**Passage shown**

===

How one architect transformed lifeguard towers into an architectural manifesto - and why Miami Beach became the only place in the world where it could happen. There are certain objects people usually walk past without noticing. On most beaches around the world, a lifeguard tower is purely utilitarian - a wooden box on stilts, painted white or faded orange, designed only to function. Presence without personality. Miami Beach chose a different path.

Stretching along eight miles of Atlantic shoreline - from South Pointe Park to 87th Street - stand thirty-six lifeguard towers, and not one of them looks like another. One is purple and yellow with a roofline shaped like a frozen wave. Another is lavender-pink and elongated, with a delicate canopy reminiscent of Art Deco fashion sketches. A third glows acid green with orange accents. A fourth is sky blue with cobalt details.

Between them are coral, mint, terracotta, crimson and lemon-colored structures. More than forty color palettes. Six fundamentally different silhouettes. No repetition.

This is not chaos, and it is not whimsy. It is one of the most successful examples of public architectural identity in North America - born from destruction after one of the worst natural disasters in U.S. history.

August 1992: The Hurricane That Changed South Florida

On August 24, 1992, Hurricane Andrew struck South Florida with winds reaching 177 miles per hour. It became one of the most devastating hurricanes in American history.

===

**Set of tasks**
1. According to the passage on Miami Beach lifeguard towers, how many towers stand along the shoreline?
2. Repeat the passage on Miami Beach lifeguard towers, starting with "How one architect" and going on through "with cobalt details.", but substitute "metal" for "wooden".

Data records:
===

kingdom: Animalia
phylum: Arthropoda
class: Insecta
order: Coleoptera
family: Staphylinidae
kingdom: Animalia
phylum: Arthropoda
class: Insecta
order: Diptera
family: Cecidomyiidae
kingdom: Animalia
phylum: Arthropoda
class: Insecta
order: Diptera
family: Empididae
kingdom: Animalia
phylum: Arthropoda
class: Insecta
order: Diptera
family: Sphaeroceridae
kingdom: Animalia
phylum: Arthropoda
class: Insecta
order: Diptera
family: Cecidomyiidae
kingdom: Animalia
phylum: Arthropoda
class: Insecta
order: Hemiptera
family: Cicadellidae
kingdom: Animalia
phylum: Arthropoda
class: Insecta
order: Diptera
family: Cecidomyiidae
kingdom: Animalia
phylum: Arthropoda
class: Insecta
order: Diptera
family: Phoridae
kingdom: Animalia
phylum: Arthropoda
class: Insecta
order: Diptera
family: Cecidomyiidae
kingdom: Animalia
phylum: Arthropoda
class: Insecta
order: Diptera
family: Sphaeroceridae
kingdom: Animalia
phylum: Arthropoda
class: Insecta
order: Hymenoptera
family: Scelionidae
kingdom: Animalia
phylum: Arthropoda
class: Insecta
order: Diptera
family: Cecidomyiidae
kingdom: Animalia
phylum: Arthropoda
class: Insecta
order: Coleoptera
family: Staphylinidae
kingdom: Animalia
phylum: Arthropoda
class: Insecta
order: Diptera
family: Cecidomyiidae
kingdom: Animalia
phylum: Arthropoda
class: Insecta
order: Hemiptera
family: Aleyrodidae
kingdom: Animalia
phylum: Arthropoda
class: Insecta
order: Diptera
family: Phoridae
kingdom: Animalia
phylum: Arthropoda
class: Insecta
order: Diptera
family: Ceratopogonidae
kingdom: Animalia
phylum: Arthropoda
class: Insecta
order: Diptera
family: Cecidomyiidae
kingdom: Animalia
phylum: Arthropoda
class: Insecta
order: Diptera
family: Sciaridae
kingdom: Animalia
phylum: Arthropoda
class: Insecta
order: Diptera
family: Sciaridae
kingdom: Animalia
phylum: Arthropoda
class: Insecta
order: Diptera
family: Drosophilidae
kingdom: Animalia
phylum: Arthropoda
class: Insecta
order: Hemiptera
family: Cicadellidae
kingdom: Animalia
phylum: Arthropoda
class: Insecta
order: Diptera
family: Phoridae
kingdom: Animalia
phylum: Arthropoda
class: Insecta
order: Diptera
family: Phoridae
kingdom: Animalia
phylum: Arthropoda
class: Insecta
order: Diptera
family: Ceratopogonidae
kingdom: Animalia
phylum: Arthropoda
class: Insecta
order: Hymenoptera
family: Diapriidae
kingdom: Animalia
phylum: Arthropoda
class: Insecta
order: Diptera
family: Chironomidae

===

**Task results**
1. Thirty-six.

2.
How one architect transformed lifeguard towers into an architectural manifesto - and why Miami Beach became the only place in the world where it could happen. There are certain objects people usually walk past without noticing. On most beaches around the world, a lifeguard tower is purely utilitarian - a metal box on stilts, painted white or faded orange, designed only to function. Presence without personality. Miami Beach chose a different path.

Stretching along eight miles of Atlantic shoreline - from South Pointe Park to 87th Street - stand thirty-six lifeguard towers, and not one of them looks like another. One is purple and yellow with a roofline shaped like a frozen wave. Another is lavender-pink and elongated, with a delicate canopy reminiscent of Art Deco fashion sketches. A third glows acid green with orange accents. A fourth is sky blue with cobalt details.